I progetti attivati nella piccola azienda non si fermano all’insegnamento: vanno oltre, trasformando il lavoro agricolo in cura e in opportunità. «Abbiamo aiutato richiedenti asilo con problemi psichiatrici causati dal viaggio grazie alla collaborazione con l’associazione di promozione sociale Calambache – continua – Si sono rimessi in gioco imparando un mestiere, facendo scattare il passaggio da integrazione a inclusione sociale. Allevamento e agricoltura servono anche a questo». Questo è il secondo anno che il progetto viene allestito: nel 2018 sono stati coinvolti nel lavoro in azienda tre ragazzi richiedenti asilo, mentre nel 2019, dopo il riscontro positivo del primo tentativo, i rifugiati coinvolti sono saliti a sei.

«L’allevamento ha un potere straordinario – spiega – l’animale chiama a un’empatia molto forte. Ai suoi occhi, non conta che tu sia bianco, nero o a strisce. Siamo tutti sullo stesso piano. Anche per l’orto vale la stessa cosa, in particolare per la coltivazione sinergica, che richiede una reciprocità costante tra l’uomo e le piante e tra le piante stesse. È un simbolo di inclusione». Quella dell’insegnamento è una forte componente della vita in azienda, non solo a persone con disabilità, ma anche ai bambini che visitano Elilù come fattoria didattica: «Sono figlia di insegnante e di agricoltore. Diciamo che sono una predestinata – racconta – Quando un’idea attecchisce in un giovane, è difficile sradicarla, per questo smontare diffidenze o far scattare in loro la passione è una delle cose più belle del mondo».
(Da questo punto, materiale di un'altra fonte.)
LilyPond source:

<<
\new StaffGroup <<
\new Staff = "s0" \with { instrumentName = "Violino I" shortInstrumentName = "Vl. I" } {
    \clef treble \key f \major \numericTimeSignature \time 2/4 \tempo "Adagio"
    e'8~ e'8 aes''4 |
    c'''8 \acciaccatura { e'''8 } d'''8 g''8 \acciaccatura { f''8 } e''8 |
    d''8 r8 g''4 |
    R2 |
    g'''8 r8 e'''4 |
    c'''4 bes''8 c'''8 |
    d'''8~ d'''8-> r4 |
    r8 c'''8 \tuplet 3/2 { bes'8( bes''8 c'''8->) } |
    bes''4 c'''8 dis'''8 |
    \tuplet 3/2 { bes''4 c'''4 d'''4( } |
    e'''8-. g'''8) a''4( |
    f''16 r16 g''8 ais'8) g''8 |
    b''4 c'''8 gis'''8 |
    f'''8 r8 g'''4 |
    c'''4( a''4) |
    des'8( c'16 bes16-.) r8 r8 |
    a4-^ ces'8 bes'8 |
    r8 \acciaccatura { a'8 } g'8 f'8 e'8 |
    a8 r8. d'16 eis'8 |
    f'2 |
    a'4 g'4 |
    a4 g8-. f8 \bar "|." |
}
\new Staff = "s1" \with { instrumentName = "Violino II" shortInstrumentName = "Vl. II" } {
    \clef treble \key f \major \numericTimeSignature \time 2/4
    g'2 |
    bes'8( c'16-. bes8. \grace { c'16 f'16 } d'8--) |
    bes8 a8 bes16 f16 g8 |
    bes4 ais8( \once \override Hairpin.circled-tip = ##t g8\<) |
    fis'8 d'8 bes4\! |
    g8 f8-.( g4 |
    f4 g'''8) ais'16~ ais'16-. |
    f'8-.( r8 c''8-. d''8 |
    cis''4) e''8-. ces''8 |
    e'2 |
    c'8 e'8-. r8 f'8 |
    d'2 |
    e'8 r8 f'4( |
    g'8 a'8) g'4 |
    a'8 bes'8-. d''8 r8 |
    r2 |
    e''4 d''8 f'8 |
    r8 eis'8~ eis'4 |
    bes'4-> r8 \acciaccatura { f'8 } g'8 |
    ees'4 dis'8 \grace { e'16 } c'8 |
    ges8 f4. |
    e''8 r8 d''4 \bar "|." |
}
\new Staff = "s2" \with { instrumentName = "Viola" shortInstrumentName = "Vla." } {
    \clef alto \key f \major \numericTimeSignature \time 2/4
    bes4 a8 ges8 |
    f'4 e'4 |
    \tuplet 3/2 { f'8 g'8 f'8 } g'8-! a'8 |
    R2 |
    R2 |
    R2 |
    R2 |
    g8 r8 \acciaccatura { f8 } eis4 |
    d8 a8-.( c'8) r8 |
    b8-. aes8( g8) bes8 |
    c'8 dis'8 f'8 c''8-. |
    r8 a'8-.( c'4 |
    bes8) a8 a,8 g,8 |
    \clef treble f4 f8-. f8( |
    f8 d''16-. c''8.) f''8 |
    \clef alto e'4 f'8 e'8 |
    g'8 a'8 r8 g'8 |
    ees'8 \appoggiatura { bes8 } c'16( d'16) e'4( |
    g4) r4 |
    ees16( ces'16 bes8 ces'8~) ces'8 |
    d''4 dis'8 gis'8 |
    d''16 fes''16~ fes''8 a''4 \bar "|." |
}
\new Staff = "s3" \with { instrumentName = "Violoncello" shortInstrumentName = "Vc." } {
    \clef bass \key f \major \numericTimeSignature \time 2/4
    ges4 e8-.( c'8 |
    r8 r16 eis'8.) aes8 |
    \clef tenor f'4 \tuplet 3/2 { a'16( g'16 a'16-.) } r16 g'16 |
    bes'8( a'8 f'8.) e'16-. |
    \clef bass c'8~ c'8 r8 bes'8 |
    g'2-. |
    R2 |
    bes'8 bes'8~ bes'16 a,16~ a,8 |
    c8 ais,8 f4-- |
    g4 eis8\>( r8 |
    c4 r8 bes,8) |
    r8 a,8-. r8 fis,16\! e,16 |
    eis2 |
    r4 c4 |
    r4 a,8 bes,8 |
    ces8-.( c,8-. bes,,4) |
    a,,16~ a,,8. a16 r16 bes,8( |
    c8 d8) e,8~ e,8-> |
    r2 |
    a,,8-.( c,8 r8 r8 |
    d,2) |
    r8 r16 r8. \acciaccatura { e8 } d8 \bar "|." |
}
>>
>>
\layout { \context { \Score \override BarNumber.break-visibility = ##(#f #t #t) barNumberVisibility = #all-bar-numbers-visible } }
Il ritorno alla terra – «Nasco come storico dell’arte esperto in avanguardie del ‘900, poi ho lavorato come editore e anche in un planetario – continua –  sono specializzata in interdisciplinarietà: materie che si  sovrappongono e si intersecano. Così facendo generano un nuovo occhio per guardare al mondo». Ed è proprio in un circo di passioni che si sintetizza questa azienda: con le mani nella terra, radicata sul territorio, ma allo stesso tempo inclusiva grazie al riconoscimento di orto sociale, e con il naso all’insù, grazie al planetario che installato lo scorso anno. L’esigenza di creare prodotti controllati è arrivata assieme alla nascita dei suoi figli, contingenze di lavoro e scelte di vita l’hanno riportata alla terra, ma a chi le chiede se il suo lavoro frutti denaro, risponde così: «Se uno vuole arricchirsi, questo non è il mestiere per lui, non se lo vuole fare con autenticità. Il concetto è: voglio vivere bene, voglio aprire ogni settimana il salvadanaio e trovarci quello che mi serve per crescere i miei figli. Non ho paura della fatica e di mettere tutta me stessa in qualcosa».